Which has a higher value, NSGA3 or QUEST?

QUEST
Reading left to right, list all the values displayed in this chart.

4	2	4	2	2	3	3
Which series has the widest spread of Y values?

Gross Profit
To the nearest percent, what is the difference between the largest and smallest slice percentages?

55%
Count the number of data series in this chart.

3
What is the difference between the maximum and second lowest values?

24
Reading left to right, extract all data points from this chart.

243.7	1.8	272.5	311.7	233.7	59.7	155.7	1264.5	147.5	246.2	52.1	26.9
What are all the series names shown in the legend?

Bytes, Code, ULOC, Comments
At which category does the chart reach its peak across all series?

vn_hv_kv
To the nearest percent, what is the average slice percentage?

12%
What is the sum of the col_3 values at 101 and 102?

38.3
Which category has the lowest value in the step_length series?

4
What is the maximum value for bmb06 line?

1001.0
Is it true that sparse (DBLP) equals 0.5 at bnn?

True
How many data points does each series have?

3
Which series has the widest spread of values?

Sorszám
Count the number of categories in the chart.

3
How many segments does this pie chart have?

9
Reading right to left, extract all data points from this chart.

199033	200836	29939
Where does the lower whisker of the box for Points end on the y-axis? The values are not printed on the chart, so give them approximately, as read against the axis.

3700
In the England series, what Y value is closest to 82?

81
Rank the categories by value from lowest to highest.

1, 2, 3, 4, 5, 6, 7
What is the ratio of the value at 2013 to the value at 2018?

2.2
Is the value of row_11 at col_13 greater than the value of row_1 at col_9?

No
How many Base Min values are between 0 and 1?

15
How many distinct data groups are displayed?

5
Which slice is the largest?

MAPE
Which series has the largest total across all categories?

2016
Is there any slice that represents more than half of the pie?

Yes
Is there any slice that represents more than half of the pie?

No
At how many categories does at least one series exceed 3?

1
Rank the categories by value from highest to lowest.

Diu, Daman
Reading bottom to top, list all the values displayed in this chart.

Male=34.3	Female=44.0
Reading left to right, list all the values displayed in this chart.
++++++++++++++++++++
• [Brief]
Show each line of the items above that contains the string "series". Only matches in the same letter case count.

• [Reply to the task]
Which series has the widest spread of Y values?
Count the number of data series in this chart.
What are all the series names shown in the legend?
At which category does the chart reach its peak across all series?
Which category has the lowest value in the step_length series?
How many data points does each series have?
Which series has the widest spread of values?
In the England series, what Y value is closest to 82?
Which series has the largest total across all categories?
At how many categories does at least one series exceed 3?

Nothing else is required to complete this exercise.